The project took two months to develop from preliminary research to its final design. The idea of a human-centered design remained the primary focus throughout the entire process.
“You have to work with other people to create something exceptional,” Louw said. “It is impossible to work in isolation and think that just because you are designing something, the world is going to love it. When you put the product in someone else’s hand, they have a completely different view of what you have created.”
The final product, “RUF Protection Vest,” was built on five strategic design aspects: (1) rubber spikes to deter and make jaw contact harder, (2) a taste deterrent package built into the collar creating a gag reflex when encountered, (3) a ballistic nylon insert for protection around the dog’s more vulnerable areas, (4) a handle made for easily picking up the dog when in danger, and (5) 100% cotton material to ensure the dog remains cool.

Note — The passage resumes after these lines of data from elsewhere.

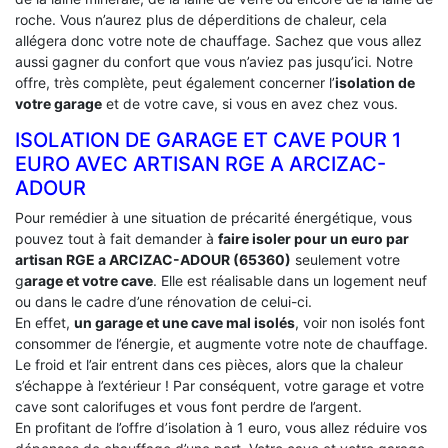
roche. Vous n’aurez plus de déperditions de chaleur, cela
allégera donc votre note de chauffage. Sachez que vous allez
aussi gagner du confort que vous n’aviez pas jusqu’ici. Notre
offre, très complète, peut également concerner l’
isolation de
votre garage
et de votre cave, si vous en avez chez vous.
ISOLATION DE GARAGE ET CAVE POUR 1
EURO AVEC ARTISAN RGE A ARCIZAC-
ADOUR
Pour remédier à une situation de précarité énergétique, vous
pouvez tout à fait demander à
faire isoler pour un euro par
artisan RGE a ARCIZAC-ADOUR (65360)
seulement votre
g
arage et votre cave
. Elle est réalisable dans un logement neuf
ou dans le cadre d’une rénovation de celui-ci.
En effet,
un garage et une cave mal isolés
, voir non isolés font
consommer de l’énergie, et augmente votre note de chauffage.
Le froid et l’air entrent dans ces pièces, alors que la chaleur
s’échappe à l’extérieur ! Par conséquent, votre garage et votre
cave sont calorifuges et vous font perdre de l’argent.
En profitant de l’offre d’isolation à 1 euro, vous allez réduire vos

The Hines College’s Industrial Design (ID) program follows a holistic approach to product design, challenging students to understand the entire process from design to fabrication. Unlike other Industrial Design programs that leave out the actual making of a final model, Hines College students see their products through to final fabrication. Understanding the design to fabrication process helps students realize they cannot design products that are not possible to recreate.
“The ID program has given me a sense of humility,” Louw reflected on her time at UH. “I want to create products that will truly help people in need rather than design for myself.”
As a result of her award, Louw will travel to Chicago March 12-17 to exhibit her product at “The Inspired Home Show,” the largest home goods show in the United States, welcoming over 500,000 people.